WHAT YOU NEED TO DO: Reproduce the entire listing below verbatim, preserving every line in its original order.

EXCERPTED DATA:
------------------------------------------------------------------------

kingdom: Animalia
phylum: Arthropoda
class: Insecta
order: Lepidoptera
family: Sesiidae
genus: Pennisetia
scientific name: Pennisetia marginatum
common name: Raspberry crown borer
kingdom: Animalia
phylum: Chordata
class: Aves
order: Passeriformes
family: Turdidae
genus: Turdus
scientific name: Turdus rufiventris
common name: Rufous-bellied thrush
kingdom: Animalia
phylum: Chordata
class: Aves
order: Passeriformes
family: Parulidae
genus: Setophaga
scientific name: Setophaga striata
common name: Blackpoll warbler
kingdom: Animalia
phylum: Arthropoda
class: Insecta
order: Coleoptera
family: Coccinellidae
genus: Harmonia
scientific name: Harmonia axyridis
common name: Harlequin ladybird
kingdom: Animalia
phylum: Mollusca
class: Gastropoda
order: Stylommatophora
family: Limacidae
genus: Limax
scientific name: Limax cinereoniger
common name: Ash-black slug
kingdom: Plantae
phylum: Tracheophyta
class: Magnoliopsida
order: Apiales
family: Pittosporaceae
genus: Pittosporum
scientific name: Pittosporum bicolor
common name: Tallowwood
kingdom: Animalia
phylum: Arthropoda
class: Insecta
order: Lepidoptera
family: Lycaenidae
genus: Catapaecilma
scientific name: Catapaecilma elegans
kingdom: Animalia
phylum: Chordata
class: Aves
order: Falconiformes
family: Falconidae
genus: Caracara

------------------------------------------------------------------------

WRITTEN ANSWER:
kingdom: Animalia
phylum: Arthropoda
class: Insecta
order: Lepidoptera
family: Sesiidae
genus: Pennisetia
scientific name: Pennisetia marginatum
common name: Raspberry crown borer
kingdom: Animalia
phylum: Chordata
class: Aves
order: Passeriformes
family: Turdidae
genus: Turdus
scientific name: Turdus rufiventris
common name: Rufous-bellied thrush
kingdom: Animalia
phylum: Chordata
class: Aves
order: Passeriformes
family: Parulidae
genus: Setophaga
scientific name: Setophaga striata
common name: Blackpoll warbler
kingdom: Animalia
phylum: Arthropoda
class: Insecta
order: Coleoptera
family: Coccinellidae
genus: Harmonia
scientific name: Harmonia axyridis
common name: Harlequin ladybird
kingdom: Animalia
phylum: Mollusca
class: Gastropoda
order: Stylommatophora
family: Limacidae
genus: Limax
scientific name: Limax cinereoniger
common name: Ash-black slug
kingdom: Plantae
phylum: Tracheophyta
class: Magnoliopsida
order: Apiales
family: Pittosporaceae
genus: Pittosporum
scientific name: Pittosporum bicolor
common name: Tallowwood
kingdom: Animalia
phylum: Arthropoda
class: Insecta
order: Lepidoptera
family: Lycaenidae
genus: Catapaecilma
scientific name: Catapaecilma elegans
kingdom: Animalia
phylum: Chordata
class: Aves
order: Falconiformes
family: Falconidae
genus: Caracara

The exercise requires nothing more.